What is the purpose to attack Iran

 

What is the purpose to attack Iran – Regime change?

The current situation as of February 28, 2026, involves a major escalation: The United States and Israel have launched joint military strikes on Iran, described by President Donald Trump as "major combat operations" under what appears to be named Operation Epic Fury or similar. Trump announced this in a video statement, framing the action as necessary to prevent Iran from acquiring nuclear weapons, eliminate threats from its regime, neutralize its missile and naval capabilities, and counter its support for terrorist proxies. He explicitly called on Iranians to rise up, "take over your government," and seize their "freedom," while echoing Israeli Prime Minister Benjamin Netanyahu's view that this creates conditions for regime change by removing the "yoke of tyranny."

This aligns closely with the Trump ideology of strong alignment with Israel (evident in joint planning and execution), "America First" through decisive force against perceived threats, and rejection of prior multilateral deals like the JCPOA (which Trump withdrew from in his first term). The strikes target high-value assets, including reportedly Iran's top leaders (e.g., Supreme Leader Ayatollah Ali Khamenei, president, and armed forces head in some reports), nuclear/missile sites (building on 2025's "Operation Midnight Hammer" that Trump claimed "obliterated" Iran's program), and proxy-related infrastructure.

Key drivers match the outline:

  • Denuclearization: Trump repeatedly states the goal is ensuring Iran never obtains a nuclear weapon, citing alleged rebuilding efforts post-2025 strikes despite his prior claims of total destruction.
  • Proxy neutralization: Operations aim to degrade Iran's support for groups like Hezbollah, Houthis, Hamas, and Iraqi militias, seen as threats to U.S. forces and allies.
  • Regional hegemony counter: This counters Iran's destabilizing influence in the Middle East, with Trump invoking decades of grievances (e.g., 1979 embassy seizure) and positioning the action as ending a 47-year adversarial relationship.

Risk level: Extreme, as assessed. Immediate escalation risks include Iranian retaliation (already reported: missiles targeting Israel and U.S. bases in Bahrain, with threats to all U.S./Israeli interests regionally). Potential for wider proxy warfare (via Hezbollah, Houthis, etc.), disruptions to global oil markets (Gulf producers on edge, Strait of Hormuz vulnerabilities), and broader conflict drawing in allies/adversaries. U.S. forces face complex challenges despite overwhelming superiority, per analyses.

Diplomatic alternative: Prior to strikes, negotiations (via Oman/Qatar mediators, Geneva talks) sought a JCPOA successor—indefinite terms, zero enrichment or token levels, missile curbs, proxy disarmament. Trump set deadlines (e.g., 60 days) and pursued "maximum pressure 2.0" (sanctions, carrier deployments like USS Abraham Lincoln and USS Gerald R. Ford). Talks collapsed without agreement, leading to military action.

Consensus: No—deeply divided. The U.S. foreign policy establishment shows fractures: critics (e.g., some senators calling it "illegal/unconstitutional" without congressional approval, echoing no mandate/legal basis concerns) decry risks of wider war and regime-change overreach. Supporters align with Trump/Israel hawks viewing it as necessary preventive action.
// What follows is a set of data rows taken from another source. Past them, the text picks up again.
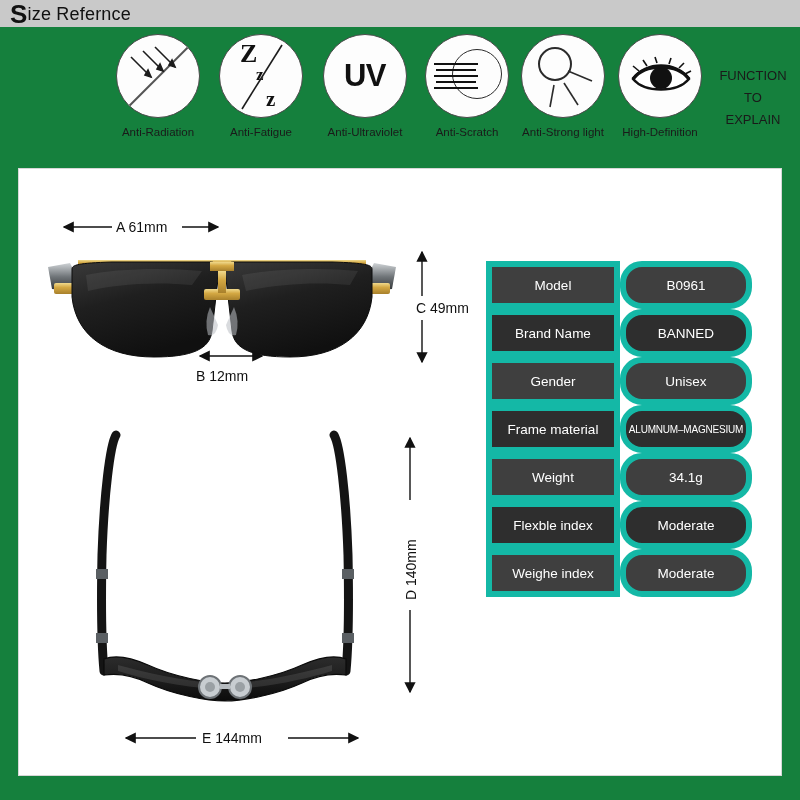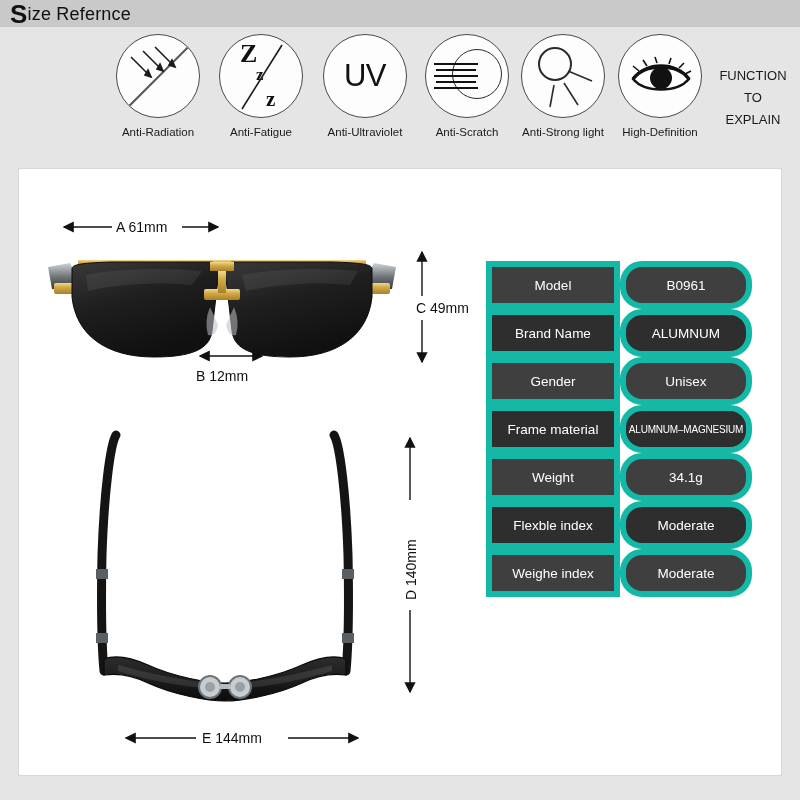--- a/index.html
+++ b/index.html
@@ -2,21 +2,21 @@
 <html><head>
 <meta charset="utf-8">
 <style>
   * { box-sizing: border-box; margin: 0; padding: 0; }
   html, body {
     width: 800px; height: 800px;
     background: #ffffff;
     font-family: "Liberation Sans", sans-serif;
     overflow: hidden;
   }
-  #root { position: relative; width: 800px; height: 800px; background: #e5e5e5; }
+  #root { position: relative; width: 800px; height: 800px; background: #15803d; }
 
   
   .header-band {
     position: absolute; left: 0; top: 0; width: 800px; height: 27px;
     background: #c9c9c9;
   }
   .header-title {
     position: absolute; left: 10px; top: 1px;
     font-size: 18px; color: #111; letter-spacing: .2px;
     white-space: nowrap;
@@ -54,21 +54,21 @@
 
   
   .diag {
     position: absolute; left: -10%; top: 50%; width: 120%; height: 2px;
     background: #555; transform: rotate(-45deg); transform-origin: center;
   }
 
   
   .uv-text {
     position: absolute; inset: 0; display: flex; align-items: center;
-    justify-content: center; font-size: 31px; font-weight: normal; color: #111;
+    justify-content: center; font-size: 31px; font-weight: bold; color: #111;
     letter-spacing: -.5px;
   }
 
   
   .zz { position: absolute; font-weight: bold; color: #111; font-family: "Liberation Serif", serif; }
 
   
   .inner-circle {
     position: absolute; left: 26px; top: 14px; width: 50px; height: 50px;
     border-radius: 50%; border: 1.5px solid #2b2b2b;
@@ -334,21 +334,21 @@
   <div class="dim" style="left:202px; top:730px;">E 144mm</div>
 
   <table class="spec-table">
     <tbody>
       <tr>
           <td class="k">Model</td>
                                 <td class="v">B0961</td>
         </tr>
       <tr>
           <td class="k">Brand Name</td>
-                                <td class="v">ALUMNUM</td>
+                                <td class="v">BANNED</td>
         </tr>
       <tr>
           <td class="k">Gender</td>
                                 <td class="v">Unisex</td>
         </tr>
       <tr>
           <td class="k">Frame material</td>
                                 <td class="v small">ALUMNUM–MAGNESIUM</td>
         </tr>
       <tr>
Public/analyst splits evident in media (Guardian/Reuters critical; others framing as bold), with isolationist voices questioning U.S. involvement.

This marks a high-stakes gamble by Trump, blending his ideological commitment to Israel-aligned strength, anti-Iran maximalism, and calls for Iranian liberation, but with profound escalation dangers. Real-time developments (Iranian responses, market reactions, proxy activations) will determine scope and outcomes.

What is certain? -  future’s uncertainty!